« Croissance souterraine », c’est le nom d’une entreprise londonienne de pointe qui a racheté les abris anti-aériens de la seconde guerre mondiale et investi dans l’édification d’une ferme souterraine. Croissance des plantes aux LED (light-emitting diodes ; diodes électroluminescentes), en continu (8°C de température constante assurée en hiver), en hydroponie (hors sol avec solution nutritive) et avec circuit fermé de l’eau. Double bénéfice : pas de pesticides et pas de transports. Autrement dit, toutes les vertus écologiques désirables…
Il ne faut pas se fier aux apparences ; quand les aléas climatiques auront ravagé toutes les campagnes aux alentours de la capitale, les ingénieux entrepreneurs pensent gagner des fortunes. A un détail près, pourtant : Londres est en zone inondable du fait de la déstabilisation climatique et les souterrains seront évidemment les premières zones submergées. C’est le propre de la rationalité technique et financière : elle circonscrit étroitement son champ d’application à l’effet recherché et ne veut rien voir au delà. Dans les années 1920 Winston Churchill trouvait que la City manquait de liquidités ; il a indexé la livre sur l’or ; les capitaux ont massivement reflué depuis Wall Street. Du coup les Américains ont disposé qu’on pourrait désormais valider une transaction avec seulement 10 % de la somme requise. Les spéculateurs y sont allés bon train… et on a abouti à la crise de 1929. A la même époque, comme les Anglais ne veulent pas « d’homme fort » sur le continent, ils jettent habilement de l’huile sur le feu des Réparations par l’Allemagne, faisant irrésistiblement monter la tension entre les deux rives du Rhin. C’est bientôt la guerre, Dunkerque et le repli britannique. Washington n’a pas de raison d’intervenir : la première guerre mondiale a été une excellente affaire qui a propulsé les States au premier rang de l’économie mondiale, notamment du fait du commerce des armes… à l’ensemble des belligérants.

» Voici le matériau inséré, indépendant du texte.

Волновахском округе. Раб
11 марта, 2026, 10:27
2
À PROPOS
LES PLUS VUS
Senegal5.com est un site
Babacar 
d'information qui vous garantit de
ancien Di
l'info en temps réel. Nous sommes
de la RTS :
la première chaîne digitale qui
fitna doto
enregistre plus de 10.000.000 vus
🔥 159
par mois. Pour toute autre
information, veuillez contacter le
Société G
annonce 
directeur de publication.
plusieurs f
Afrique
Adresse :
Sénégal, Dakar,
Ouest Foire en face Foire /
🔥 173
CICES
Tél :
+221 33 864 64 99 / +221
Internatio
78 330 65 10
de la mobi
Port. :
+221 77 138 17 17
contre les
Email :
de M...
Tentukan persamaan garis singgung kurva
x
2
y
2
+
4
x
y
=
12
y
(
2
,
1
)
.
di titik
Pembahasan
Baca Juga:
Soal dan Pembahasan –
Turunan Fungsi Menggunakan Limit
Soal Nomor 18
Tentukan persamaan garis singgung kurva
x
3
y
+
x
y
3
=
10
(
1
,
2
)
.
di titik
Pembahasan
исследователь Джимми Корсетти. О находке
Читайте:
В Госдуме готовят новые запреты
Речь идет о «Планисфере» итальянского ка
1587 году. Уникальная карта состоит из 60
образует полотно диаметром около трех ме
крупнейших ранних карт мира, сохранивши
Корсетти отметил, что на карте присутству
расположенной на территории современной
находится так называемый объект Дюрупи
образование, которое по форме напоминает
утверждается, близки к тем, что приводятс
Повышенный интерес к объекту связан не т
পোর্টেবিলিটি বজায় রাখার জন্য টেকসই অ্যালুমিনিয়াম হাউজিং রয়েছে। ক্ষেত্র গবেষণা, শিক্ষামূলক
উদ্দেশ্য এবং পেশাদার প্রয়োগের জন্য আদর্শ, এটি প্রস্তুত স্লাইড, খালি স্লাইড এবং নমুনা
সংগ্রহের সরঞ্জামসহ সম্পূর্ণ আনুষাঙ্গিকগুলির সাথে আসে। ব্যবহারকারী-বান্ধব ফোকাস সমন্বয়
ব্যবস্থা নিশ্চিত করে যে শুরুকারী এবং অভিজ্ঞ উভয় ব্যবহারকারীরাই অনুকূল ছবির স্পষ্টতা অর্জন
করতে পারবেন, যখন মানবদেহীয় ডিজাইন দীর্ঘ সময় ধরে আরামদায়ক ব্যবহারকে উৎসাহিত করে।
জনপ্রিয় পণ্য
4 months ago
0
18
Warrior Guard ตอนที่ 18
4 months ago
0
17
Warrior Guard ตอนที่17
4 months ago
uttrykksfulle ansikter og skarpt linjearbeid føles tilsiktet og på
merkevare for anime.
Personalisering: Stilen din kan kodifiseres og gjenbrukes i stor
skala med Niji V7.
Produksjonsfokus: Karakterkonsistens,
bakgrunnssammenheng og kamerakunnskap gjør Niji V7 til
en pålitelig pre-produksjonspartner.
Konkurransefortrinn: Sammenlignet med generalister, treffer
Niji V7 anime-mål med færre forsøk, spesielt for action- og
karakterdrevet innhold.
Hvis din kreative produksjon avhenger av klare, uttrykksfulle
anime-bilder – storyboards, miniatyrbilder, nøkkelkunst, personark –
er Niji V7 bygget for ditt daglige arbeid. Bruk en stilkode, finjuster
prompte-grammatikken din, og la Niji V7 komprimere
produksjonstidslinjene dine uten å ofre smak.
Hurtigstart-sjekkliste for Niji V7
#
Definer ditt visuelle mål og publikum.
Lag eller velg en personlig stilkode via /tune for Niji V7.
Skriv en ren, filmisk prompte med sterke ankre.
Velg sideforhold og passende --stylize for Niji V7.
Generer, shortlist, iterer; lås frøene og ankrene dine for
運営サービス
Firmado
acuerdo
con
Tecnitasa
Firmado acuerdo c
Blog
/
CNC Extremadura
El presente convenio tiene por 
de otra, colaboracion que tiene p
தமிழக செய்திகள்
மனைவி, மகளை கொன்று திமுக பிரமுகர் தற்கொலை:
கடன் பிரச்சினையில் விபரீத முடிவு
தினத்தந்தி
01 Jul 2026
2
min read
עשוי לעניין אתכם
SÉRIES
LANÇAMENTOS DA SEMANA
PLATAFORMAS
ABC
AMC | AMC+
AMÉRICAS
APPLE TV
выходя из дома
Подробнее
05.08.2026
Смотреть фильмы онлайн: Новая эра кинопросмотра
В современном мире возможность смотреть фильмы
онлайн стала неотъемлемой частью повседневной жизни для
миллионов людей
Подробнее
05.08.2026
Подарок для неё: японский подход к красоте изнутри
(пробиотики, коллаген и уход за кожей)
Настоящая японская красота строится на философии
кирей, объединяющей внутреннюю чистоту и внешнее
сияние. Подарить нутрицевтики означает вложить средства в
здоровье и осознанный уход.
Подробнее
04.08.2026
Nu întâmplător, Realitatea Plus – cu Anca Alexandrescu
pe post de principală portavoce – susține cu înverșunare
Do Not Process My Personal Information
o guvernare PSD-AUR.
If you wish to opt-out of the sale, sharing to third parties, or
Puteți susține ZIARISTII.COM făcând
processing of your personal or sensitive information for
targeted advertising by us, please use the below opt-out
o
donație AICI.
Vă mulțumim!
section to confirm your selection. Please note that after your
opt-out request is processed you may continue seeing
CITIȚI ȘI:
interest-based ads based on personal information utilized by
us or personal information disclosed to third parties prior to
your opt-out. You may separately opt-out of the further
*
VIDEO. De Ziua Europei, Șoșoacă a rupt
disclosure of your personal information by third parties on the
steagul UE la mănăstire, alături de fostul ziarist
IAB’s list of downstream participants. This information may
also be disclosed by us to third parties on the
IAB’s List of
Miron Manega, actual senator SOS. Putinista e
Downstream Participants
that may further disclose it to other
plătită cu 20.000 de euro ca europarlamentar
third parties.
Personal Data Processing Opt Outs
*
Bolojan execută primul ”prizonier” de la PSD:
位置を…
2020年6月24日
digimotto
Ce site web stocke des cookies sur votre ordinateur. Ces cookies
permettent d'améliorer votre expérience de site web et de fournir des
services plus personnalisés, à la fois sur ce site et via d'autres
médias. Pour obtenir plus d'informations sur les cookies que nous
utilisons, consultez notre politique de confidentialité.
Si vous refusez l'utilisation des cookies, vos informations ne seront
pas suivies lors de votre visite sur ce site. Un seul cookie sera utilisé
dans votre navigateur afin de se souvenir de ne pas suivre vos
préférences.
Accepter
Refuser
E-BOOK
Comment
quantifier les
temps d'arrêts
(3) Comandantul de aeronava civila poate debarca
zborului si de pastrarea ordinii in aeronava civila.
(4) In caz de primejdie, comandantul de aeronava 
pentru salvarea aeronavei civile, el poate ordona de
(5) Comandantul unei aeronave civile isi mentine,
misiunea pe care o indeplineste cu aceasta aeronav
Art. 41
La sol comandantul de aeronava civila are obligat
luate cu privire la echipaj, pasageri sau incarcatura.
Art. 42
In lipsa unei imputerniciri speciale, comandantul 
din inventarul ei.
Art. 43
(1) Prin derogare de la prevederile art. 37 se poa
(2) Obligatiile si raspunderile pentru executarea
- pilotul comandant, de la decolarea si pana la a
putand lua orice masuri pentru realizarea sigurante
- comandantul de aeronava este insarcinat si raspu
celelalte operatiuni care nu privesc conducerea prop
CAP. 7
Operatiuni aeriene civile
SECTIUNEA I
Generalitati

Tout ça a commencé trois siècles plus tôt avec les enclosures. La gentry anglaise trouve qu’elle perd bêtement des revenus en autorisant les petits paysans à pratiquer la vaine pâture sur ses terres. Elle les leur interdit afin de les vouer aux cultures de rente. Les paysans affamés s’entassent dans des bidonvilles, main d’œuvre bientôt disponible à bas prix pour l’industrie qui commence à naître. Le beurre et l’argent du beurre. Ce temps-là s’achève.